The concept is simple: Present the information the visitor needs to know, when they need to know it, in a manner that is easy to read, using words and pictograms that are easy to understand. That is not an easy task with over 200 acres and 8 million square feet spread out over almost 100 buildings of medical campus to navigate.

Combining computer traffic and pedestrian modeling along with input from staff and patients, an evaluation of the medical campus led to creation of a plan to improve the current inconsistent system for identifying campus destinations.

“We took a comprehensive approach,” Brown said. “Instead of simply adding new signs to designate the new buildings, we saw an opportunity to provide clarity and convenience as patients and visitors navigate our campus.”

The first step actually took place last year in officially designating the new road as Duke Medicine Circle with each building having an identifiable address. Duke Medicine Pavilion is 10 Duke Medicine Circle, the Cancer Center is 20, Morris Building entrance is 30, and the Clinic entrance is 40 Duke Medicine Circle.

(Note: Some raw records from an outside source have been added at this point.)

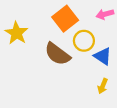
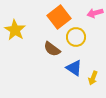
brown semicircle: (57, 54) -> (52, 49), size x0.7
blue triangle: (103, 56) -> (74, 68), moved

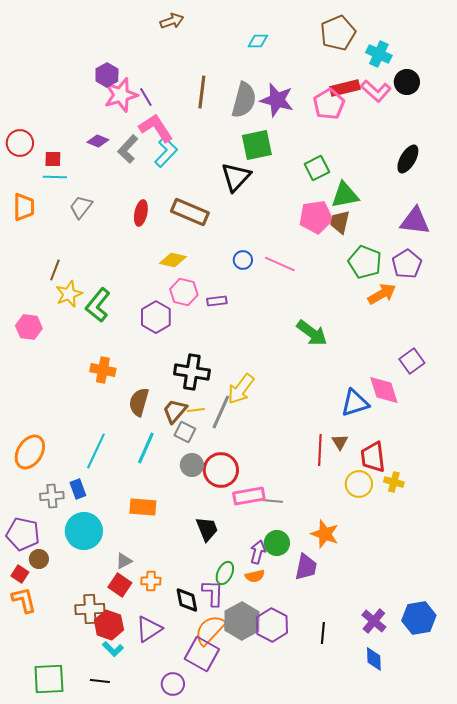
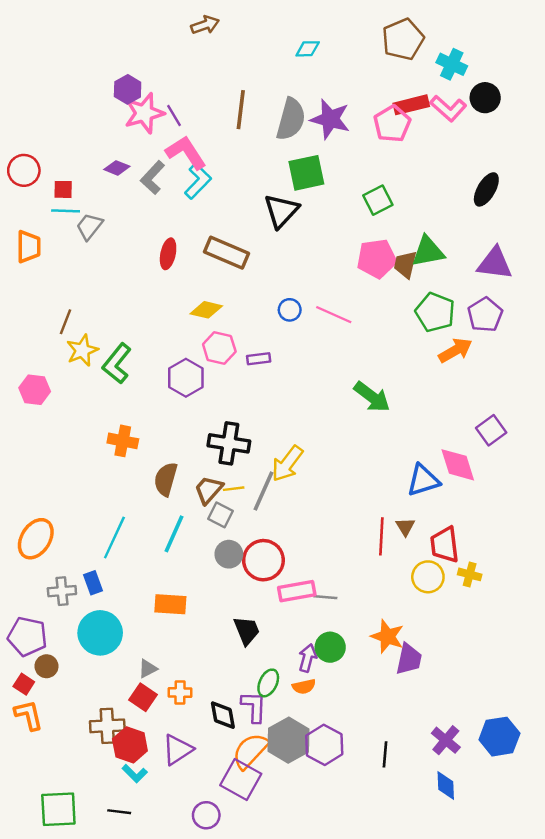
green triangle: (345, 195) -> (428, 251), moved
gray trapezoid: (81, 207) -> (89, 226), moved
purple trapezoid: (306, 567) -> (409, 659), moved

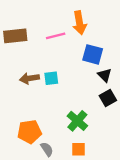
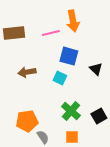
blue square: (93, 54) -> (69, 56), moved
cyan square: (51, 78) -> (60, 78), moved, turned 32
black square: (108, 98) -> (99, 116), moved

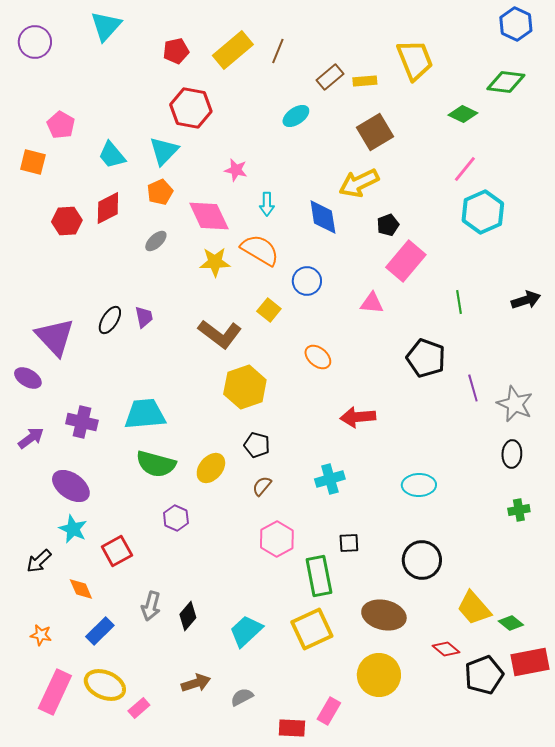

The first visible step to visitors and staff in deploying the wayfinding plan occurred Dec. 5, with the opening of one lane on the reconfigured and newly renamed Duke Medicine Circle that will serve the Cancer Center, DMP and current clinic buildings. Eventually this will include up to five lanes in front of the DMP, including a bus only and a pass-through lane. All lanes will open along with the DMP in July 2013.

The signage and wayfinding system,which should be in place by late January, likely will be very familiar to most people. It combines a freeway style system of sequentially numbered or lettered exits and entrances along Erwin Road and Fulton Street with on-campus signage similar to that airports use to group services and aid travelers in quickly and easily finding their appropriate airline.

“Airports make it so simple,” said Jeff Langdon, MHA, administrative director of strategic operations. “You drive in, follow the signs to your terminal, then to your gate, and then plane. We wanted to employ that same concept. We are creating zones on the medical campus that are our ‘terminals.’ Our clinic destinations are our ‘gates,’ and our medical team is the ‘plane and flight crew.’”

There will be eight geographic zones – an alpha designation for areas lying along Fulton Street on a north-south axis and a numerical designation for areas running eastwest along Erwin Road. The exits and entrances along Erwin/Fulton will direct patients and visitors to those zones, where distinctive, unified signage located overhead and at street level will guide them to parking, clinical services and other key medical campus destinations.

The new wayfinding plan also aligns with DUHS’ long-term growth strategy by proactively assigning standby designations to areas identified as potential sites for future growth of the medical campus. As expansion occurs, those new areas can be officially designated and seamlessly incorporated into the plan and signage. And as growth occurs within the original eight zones, the new destinations easily can be added to signage.

The plan was developed by an inclusive committee of faculty and staff that solicited suggestions and considered a number of scenarios. Likewise, members of the Patient Advocacy Council – patient volunteers who meet with Duke leadership on a routine basis to provide patient perspectives on care and improving the overall patient experience – assessed the wayfinding concepts and offered valuable feedback.

“We are confident that the wayfinding plan will enhance the experience people expect when they come here for care,” Langdon said. “To make that happen, it is especially important that each of us devotes the time, energy and effort to take advantage of materials we will share to help educate ourselves about the plan and its terminology so we can efficiently and accurately assist our patients and visitors.”